Task goal
Reproduce every line of the rows below verbatim, in the same order and with no changes.

Dataset entries
__________________________________________________

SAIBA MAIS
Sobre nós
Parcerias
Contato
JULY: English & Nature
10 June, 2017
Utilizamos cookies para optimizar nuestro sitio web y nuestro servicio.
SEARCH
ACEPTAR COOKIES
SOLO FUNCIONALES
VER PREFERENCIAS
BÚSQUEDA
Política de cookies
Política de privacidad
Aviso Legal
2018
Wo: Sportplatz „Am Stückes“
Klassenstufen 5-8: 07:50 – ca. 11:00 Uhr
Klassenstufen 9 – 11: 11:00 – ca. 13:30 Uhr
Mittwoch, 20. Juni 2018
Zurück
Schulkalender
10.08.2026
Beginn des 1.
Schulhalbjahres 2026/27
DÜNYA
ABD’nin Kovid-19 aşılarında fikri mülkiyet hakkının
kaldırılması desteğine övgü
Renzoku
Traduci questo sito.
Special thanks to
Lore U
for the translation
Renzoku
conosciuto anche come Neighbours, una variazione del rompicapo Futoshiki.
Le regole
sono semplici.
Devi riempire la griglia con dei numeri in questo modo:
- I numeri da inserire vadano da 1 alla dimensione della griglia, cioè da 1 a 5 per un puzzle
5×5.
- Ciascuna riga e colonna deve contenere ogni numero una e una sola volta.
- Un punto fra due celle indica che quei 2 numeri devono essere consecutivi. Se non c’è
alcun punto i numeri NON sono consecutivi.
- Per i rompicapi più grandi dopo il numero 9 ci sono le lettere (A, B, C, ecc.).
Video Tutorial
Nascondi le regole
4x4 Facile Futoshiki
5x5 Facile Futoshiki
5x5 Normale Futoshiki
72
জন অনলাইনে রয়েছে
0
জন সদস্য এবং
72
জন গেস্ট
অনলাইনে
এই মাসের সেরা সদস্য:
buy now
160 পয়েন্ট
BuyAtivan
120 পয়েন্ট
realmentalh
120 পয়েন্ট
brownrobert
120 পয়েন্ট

__________________________________________________

Solution
SAIBA MAIS
Sobre nós
Parcerias
Contato
JULY: English & Nature
10 June, 2017
Utilizamos cookies para optimizar nuestro sitio web y nuestro servicio.
SEARCH
ACEPTAR COOKIES
SOLO FUNCIONALES
VER PREFERENCIAS
BÚSQUEDA
Política de cookies
Política de privacidad
Aviso Legal
2018
Wo: Sportplatz „Am Stückes“
Klassenstufen 5-8: 07:50 – ca. 11:00 Uhr
Klassenstufen 9 – 11: 11:00 – ca. 13:30 Uhr
Mittwoch, 20. Juni 2018
Zurück
Schulkalender
10.08.2026
Beginn des 1.
Schulhalbjahres 2026/27
DÜNYA
ABD’nin Kovid-19 aşılarında fikri mülkiyet hakkının
kaldırılması desteğine övgü
Renzoku
Traduci questo sito.
Special thanks to
Lore U
for the translation
Renzoku
conosciuto anche come Neighbours, una variazione del rompicapo Futoshiki.
Le regole
sono semplici.
Devi riempire la griglia con dei numeri in questo modo:
- I numeri da inserire vadano da 1 alla dimensione della griglia, cioè da 1 a 5 per un puzzle
5×5.
- Ciascuna riga e colonna deve contenere ogni numero una e una sola volta.
- Un punto fra due celle indica che quei 2 numeri devono essere consecutivi. Se non c’è
alcun punto i numeri NON sono consecutivi.
- Per i rompicapi più grandi dopo il numero 9 ci sono le lettere (A, B, C, ecc.).
Video Tutorial
Nascondi le regole
4x4 Facile Futoshiki
5x5 Facile Futoshiki
5x5 Normale Futoshiki
72
জন অনলাইনে রয়েছে
0
জন সদস্য এবং
72
জন গেস্ট
অনলাইনে
এই মাসের সেরা সদস্য:
buy now
160 পয়েন্ট
BuyAtivan
120 পয়েন্ট
realmentalh
120 পয়েন্ট
brownrobert
120 পয়েন্ট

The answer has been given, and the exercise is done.